According to ABC News, Marine Corps General Joseph Dunford will be the next chairman of the Joint Chiefs if the Senate votes in favor of his confirmation.
The chairman rules over the Joint Chiefs of Staff — the top officers of the Army, Navy, Air Force, Marine Corps, and the National Guard. Together, they make an advisory group for leaders of important combat organizations, the president, and the secretary of defense. The chairman gives advice to the president and the defense secretary on issues concerning military threats and options, but does not have a responsibility to fall in line politically with how the White House thinks or acts.
General Martin Dempsey, the outgoing chairman of the Joint Chiefs, thinks that the role of the chairman should be to analyze and explain military options to the president, rather than simply going along with whatever the president may be thinking. Sometimes, the advice of the chairman is rejected.
“There’s actually an acronym: pol-mil. I’m the dash. I’m the guy that lives in between the policy objectives as articulated by our elected leaders and the military activities to achieve it,” said Dempsey.
Chairmen have often been the target of political attacks because of how close they are to power and those who possess it. The position carries much influence and public importance, yet it is not a role that is easily understood. Some previous chairmen feel that because the public does not fully understand the job, it is more vulnerable to political jabs from all sides.

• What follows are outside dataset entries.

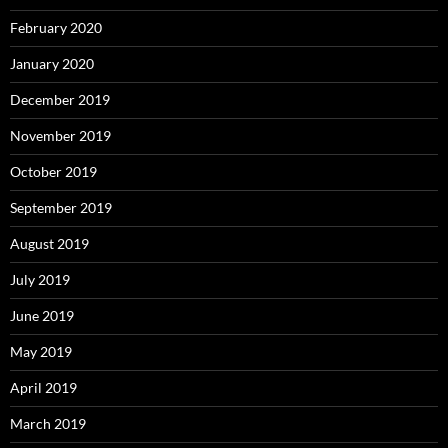
February 2020
January 2020
December 2019
November 2019
October 2019
September 2019
August 2019
July 2019
June 2019
May 2019
April 2019
March 2019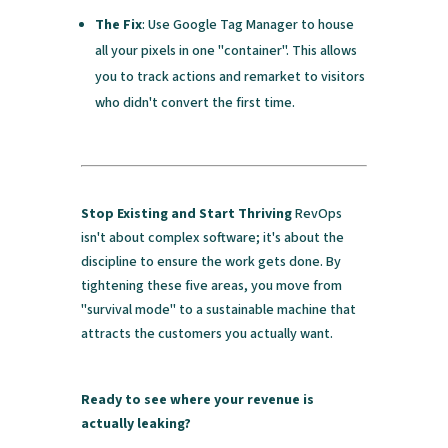
The Fix
: Use Google Tag Manager to house
all your pixels in one "container". This allows
you to track actions and remarket to visitors
who didn't convert the first time.
Stop Existing and Start Thriving
RevOps
isn't about complex software; it's about the
discipline to ensure the work gets done. By
tightening these five areas, you move from
"survival mode" to a sustainable machine that
attracts the customers you actually want.
Ready to see where your revenue is
actually leaking?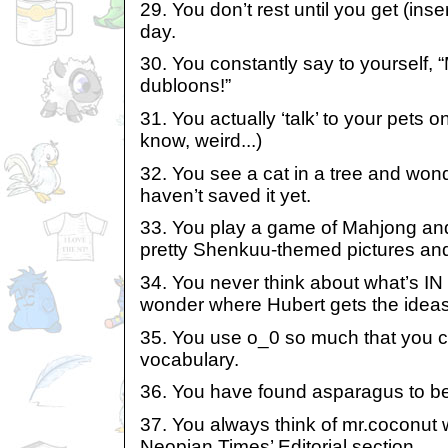
29. You don’t rest until you get (inse
day.
30. You constantly say to yourself, “
dubloons!”
31. You actually ‘talk’ to your pets 
know, weird...)
32. You see a cat in a tree and won
haven’t saved it yet.
33. You play a game of Mahjong an
pretty Shenkuu-themed pictures an
34. You never think about what’s IN 
wonder where Hubert gets the idea
35. You use o_0 so much that you co
vocabulary.
36. You have found asparagus to be 
37. You always think of mr.coconut
Neopian Times’ Editorial section.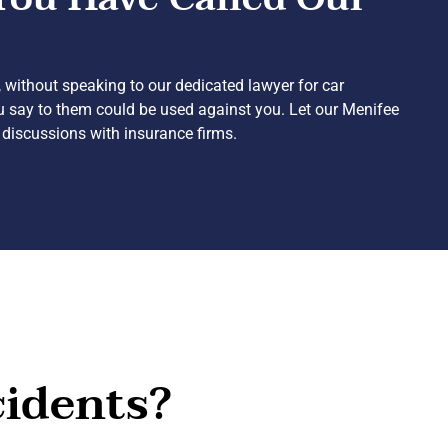
 without speaking to our dedicated lawyer for car
ou say to them could be used against you. Let our Menifee
 discussions with insurance firms.
cidents?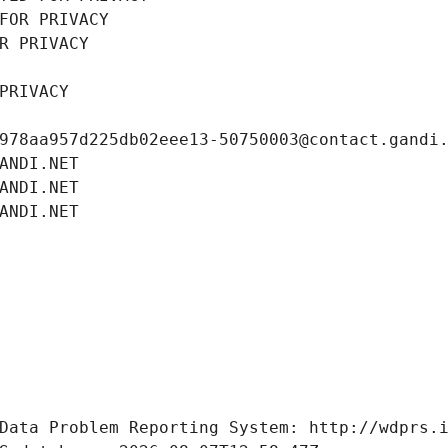
FOR PRIVACY
R PRIVACY
PRIVACY
978aa957d225db02eee13-50750003@contact.gandi
ANDI.NET
ANDI.NET
ANDI.NET
Data Problem Reporting System: http://wdprs.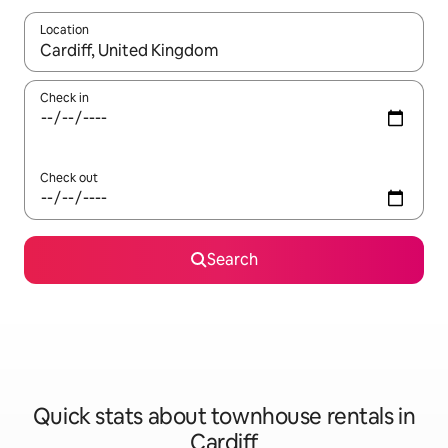
Location
When results are available, navigate with the up and down arro
Check in
Check out
Search
Quick stats about townhouse rentals in
Cardiff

One of Dempsey’s predecessors, retired Army General Henry Shelton, said that he avoided politics as best he could. He felt that the spotlight should be on the president and the defense secretary, not the chairman.
“I did my best to isolate myself from the political arena and walk squarely down the middle — not an easy task in a city where one’s party affiliation seemed more significant than his blood type,” Shelton, who served as chairman from 1997 to 2001, said.
Peter Pace, the retired general who was the first Marine to have the job as chairman, said he never molded his advice to President George W. Bush around politics. But politics molded his time as chairman. Bush’s defense secretary, Robert Gates, advised Bush not to re-nominate Pace to a second term because it would cause a “divisive ordeal” in the Senate over the decision to invade Iraq and the mistakes that came afterwards.
“Not being re-nominated was very much a political reality,” Pace told reporters.